La jeune fille aux yeux gris clair posa une dame de cœur sur
la table. « Carte refusée », dit Léopold, qui en parut navré.

— Le refus d’une carte est parfois plus riche d’informations
que son acceptation, dit Zoé en se proposant comme prophète.

Grâce à l’échec de Julie, Zoé avait compris la loi de cette
partie.

Ils se passèrent l’hydromel. Ils se sentaient bien à jouer
ensemble à ce drôle de jeu. Tout à leurs cartes, ils en arrivaient à oublier où
ils se trouvaient. Ils parlaient de tout, en évitant d’aborder l’absence de
Narcisse. Une fois constitué un cercle, on ne peut plus le reconstituer
différemment. Un membre manque et tous se sentent estropiés.

Arthur entra dans la pièce.

— Je suis parvenu à entrer en communication avec votre
université américaine de San Francisco.

Ils se précipitèrent dans la salle des ordinateurs. Francine
avait demandé au vieil homme de rechercher la mémoire de leur serveur
« Révolution des fourmis ». Il s’affichait à présent sur le petit
écran. Francine s’installa au clavier et discuta avec les gens de San
Francisco. Une fois son identité prouvée, ils consentirent volontiers à
basculer de nouveau par voie téléphonique hertzienne l’ensemble de leur savoir.

En cinq minutes, l’ordinateur de la pyramide s’emplit de la
mémoire de la Révolution. Miracle des technologies de pointe, tout renaissait.
Une à une, ils rouvrirent les filiales. Le « Centre des questions » s’était
mis en hibernation. David le réactiva. Le monde virtuel d’
Infra-World
avait en revanche continué à fonctionner dans l’ordinateur-hôte. Apparemment,
il était capable de prendre ses aises tel un bernard-l’ermite dans quelque
coquille qui l’héberge.

Julie, qui un instant plus tôt avait craint de ne conserver
comme souvenirs que l’hydromel et l’Éleusis, s’émerveilla de voir sa révolution
reprendre vie comme une éponge déshydratée à nouveau plongée dans l’eau. Ainsi
donc, une Révolution pouvait ne disposer d’aucune assise physique et être réactivée
à tout moment, n’importe où et par n’importe qui. L’immortalité par
l’informatique, aucune révolution précédente n’y avait accédé.
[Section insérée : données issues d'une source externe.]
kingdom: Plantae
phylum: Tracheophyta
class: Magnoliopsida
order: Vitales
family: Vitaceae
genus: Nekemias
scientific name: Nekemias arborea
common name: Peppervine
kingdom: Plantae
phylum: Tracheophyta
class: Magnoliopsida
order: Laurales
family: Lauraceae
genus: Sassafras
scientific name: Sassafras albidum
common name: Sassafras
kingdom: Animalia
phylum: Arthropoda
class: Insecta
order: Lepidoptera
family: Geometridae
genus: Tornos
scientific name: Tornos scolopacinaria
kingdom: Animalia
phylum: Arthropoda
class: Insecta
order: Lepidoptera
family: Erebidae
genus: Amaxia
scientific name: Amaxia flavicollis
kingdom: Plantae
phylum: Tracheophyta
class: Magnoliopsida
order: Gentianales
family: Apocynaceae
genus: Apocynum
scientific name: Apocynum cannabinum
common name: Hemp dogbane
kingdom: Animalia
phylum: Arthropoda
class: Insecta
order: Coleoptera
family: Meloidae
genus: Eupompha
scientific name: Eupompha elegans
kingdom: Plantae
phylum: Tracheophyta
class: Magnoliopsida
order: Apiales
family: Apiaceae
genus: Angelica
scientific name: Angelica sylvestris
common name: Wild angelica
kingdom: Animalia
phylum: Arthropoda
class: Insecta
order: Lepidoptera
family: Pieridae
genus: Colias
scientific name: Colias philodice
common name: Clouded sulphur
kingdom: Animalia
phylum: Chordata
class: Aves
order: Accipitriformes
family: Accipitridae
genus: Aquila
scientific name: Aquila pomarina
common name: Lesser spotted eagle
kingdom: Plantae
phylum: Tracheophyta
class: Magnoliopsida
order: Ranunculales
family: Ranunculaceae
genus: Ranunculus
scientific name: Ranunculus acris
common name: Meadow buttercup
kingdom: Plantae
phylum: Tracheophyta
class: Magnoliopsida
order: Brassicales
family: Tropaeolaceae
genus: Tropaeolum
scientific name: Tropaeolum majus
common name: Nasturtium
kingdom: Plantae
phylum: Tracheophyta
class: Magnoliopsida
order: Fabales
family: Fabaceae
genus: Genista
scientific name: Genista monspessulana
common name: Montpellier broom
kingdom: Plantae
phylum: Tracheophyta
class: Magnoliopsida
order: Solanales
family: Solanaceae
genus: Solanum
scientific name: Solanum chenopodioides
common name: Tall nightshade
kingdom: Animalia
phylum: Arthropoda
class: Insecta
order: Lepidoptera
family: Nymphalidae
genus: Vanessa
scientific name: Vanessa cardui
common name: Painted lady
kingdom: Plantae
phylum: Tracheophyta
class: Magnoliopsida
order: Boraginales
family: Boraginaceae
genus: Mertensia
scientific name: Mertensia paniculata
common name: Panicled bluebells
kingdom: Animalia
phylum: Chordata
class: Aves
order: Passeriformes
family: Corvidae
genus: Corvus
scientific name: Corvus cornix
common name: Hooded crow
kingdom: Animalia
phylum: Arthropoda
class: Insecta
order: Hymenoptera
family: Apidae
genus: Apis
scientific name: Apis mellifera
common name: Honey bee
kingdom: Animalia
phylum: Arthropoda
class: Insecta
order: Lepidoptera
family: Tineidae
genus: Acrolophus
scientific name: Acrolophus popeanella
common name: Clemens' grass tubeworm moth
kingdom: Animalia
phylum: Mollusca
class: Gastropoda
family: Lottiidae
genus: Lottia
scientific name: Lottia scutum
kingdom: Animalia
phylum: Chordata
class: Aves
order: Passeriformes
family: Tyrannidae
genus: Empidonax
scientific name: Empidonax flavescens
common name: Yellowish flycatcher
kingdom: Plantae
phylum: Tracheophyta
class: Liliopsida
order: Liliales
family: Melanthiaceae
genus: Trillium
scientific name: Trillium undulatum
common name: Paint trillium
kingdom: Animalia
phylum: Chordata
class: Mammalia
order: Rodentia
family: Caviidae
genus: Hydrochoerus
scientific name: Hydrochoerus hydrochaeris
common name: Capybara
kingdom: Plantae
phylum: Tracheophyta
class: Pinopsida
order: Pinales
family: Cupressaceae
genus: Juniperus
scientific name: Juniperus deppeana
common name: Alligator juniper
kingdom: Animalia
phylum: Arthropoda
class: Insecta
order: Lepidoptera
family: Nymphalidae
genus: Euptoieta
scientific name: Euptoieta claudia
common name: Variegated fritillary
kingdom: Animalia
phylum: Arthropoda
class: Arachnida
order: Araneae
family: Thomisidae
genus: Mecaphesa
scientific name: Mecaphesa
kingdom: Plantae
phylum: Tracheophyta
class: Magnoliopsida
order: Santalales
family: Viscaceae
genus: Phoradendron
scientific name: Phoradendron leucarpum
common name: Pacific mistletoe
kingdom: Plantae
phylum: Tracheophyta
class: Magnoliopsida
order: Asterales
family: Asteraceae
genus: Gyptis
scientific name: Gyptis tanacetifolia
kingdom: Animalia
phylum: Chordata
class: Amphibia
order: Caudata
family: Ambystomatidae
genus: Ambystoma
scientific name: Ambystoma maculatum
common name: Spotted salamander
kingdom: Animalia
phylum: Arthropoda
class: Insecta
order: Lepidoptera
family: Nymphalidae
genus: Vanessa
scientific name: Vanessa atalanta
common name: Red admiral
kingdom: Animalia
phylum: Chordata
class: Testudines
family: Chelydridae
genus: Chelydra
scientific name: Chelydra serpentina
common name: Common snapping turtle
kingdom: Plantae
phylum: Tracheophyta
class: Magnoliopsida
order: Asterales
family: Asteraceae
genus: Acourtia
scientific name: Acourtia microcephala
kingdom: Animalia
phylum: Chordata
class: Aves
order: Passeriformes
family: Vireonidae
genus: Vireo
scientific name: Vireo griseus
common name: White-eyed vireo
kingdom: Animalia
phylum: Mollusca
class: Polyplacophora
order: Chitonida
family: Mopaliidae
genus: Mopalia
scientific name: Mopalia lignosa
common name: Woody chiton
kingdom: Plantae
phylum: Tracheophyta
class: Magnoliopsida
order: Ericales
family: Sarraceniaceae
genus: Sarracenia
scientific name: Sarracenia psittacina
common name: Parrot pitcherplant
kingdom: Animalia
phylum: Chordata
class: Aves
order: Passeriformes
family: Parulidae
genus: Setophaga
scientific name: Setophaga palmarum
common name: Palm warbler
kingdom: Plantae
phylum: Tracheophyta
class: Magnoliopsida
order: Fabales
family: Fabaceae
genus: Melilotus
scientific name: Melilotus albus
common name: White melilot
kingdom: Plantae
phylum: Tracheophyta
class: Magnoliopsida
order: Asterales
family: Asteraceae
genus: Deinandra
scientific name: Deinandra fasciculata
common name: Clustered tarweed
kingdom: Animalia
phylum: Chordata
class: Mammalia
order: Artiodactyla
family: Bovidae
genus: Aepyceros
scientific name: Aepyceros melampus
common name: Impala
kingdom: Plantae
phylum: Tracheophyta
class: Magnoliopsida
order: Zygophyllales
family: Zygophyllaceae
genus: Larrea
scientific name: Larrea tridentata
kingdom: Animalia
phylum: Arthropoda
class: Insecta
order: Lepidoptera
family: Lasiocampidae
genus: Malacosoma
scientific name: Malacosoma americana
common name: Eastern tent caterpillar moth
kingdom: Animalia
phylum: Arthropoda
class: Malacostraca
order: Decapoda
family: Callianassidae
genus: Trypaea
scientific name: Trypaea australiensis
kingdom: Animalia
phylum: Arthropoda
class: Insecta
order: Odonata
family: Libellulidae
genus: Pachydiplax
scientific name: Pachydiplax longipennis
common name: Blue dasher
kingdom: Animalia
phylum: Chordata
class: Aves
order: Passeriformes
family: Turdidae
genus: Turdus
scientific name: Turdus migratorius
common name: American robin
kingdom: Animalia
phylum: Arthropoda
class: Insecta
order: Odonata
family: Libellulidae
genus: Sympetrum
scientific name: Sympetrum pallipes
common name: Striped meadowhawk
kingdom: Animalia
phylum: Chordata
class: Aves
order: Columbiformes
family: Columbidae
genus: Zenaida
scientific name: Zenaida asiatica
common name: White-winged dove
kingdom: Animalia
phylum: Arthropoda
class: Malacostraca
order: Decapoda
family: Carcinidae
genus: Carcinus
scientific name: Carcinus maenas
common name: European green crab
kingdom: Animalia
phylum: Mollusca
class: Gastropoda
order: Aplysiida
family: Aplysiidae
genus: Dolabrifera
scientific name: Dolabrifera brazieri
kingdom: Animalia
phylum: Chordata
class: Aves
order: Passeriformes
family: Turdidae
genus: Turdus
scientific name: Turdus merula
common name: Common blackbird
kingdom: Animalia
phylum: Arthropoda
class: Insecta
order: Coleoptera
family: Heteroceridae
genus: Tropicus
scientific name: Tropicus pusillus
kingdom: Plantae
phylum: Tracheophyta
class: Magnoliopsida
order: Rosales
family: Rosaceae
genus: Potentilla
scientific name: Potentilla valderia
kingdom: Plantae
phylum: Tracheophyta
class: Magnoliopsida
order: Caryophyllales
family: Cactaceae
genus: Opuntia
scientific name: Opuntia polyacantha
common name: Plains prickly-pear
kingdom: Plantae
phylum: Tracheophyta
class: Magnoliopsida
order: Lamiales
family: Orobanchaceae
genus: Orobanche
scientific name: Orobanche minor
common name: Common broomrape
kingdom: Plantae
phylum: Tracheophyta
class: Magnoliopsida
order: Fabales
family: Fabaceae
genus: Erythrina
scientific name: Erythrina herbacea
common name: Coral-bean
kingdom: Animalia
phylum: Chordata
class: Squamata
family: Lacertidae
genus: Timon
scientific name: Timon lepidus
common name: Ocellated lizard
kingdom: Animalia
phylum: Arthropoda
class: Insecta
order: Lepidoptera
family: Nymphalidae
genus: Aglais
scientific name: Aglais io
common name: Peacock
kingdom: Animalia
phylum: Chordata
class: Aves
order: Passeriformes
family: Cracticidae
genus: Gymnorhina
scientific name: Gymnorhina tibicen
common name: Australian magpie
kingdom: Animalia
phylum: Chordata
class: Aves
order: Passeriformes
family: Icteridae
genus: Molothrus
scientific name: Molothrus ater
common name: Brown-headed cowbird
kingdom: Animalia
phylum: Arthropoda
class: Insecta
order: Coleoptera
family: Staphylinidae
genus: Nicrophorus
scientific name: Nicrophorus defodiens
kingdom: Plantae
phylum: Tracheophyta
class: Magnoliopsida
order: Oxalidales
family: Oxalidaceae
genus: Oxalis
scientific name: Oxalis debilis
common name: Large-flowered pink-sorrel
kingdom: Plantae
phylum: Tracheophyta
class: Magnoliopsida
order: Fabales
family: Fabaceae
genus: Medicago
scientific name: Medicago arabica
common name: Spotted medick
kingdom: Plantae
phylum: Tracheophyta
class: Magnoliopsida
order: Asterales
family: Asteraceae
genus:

Ils retrouvèrent les représentations des vêtements de
Narcisse, les plans architecturaux de Léopold et même les recettes de Paul. Ji-woong
remit en route les réseaux et annonça au monde entier que les révolutionnaires
des fourmis étaient vivants, cachés quelque part, et que leur mouvement
continuait.

Pour ne pas être repérés, ils centralisaient les
informations sur l’université de San Francisco qui relayait ensuite par
satellite leurs messages.

En regardant les lumières qui clignotaient, répandant la
nouvelle de leur réveil, Julie ne comprenait plus comment ils avaient échoué au
lycée de Fontainebleau.

Francine prit la place de Ji-woong et lança son programme.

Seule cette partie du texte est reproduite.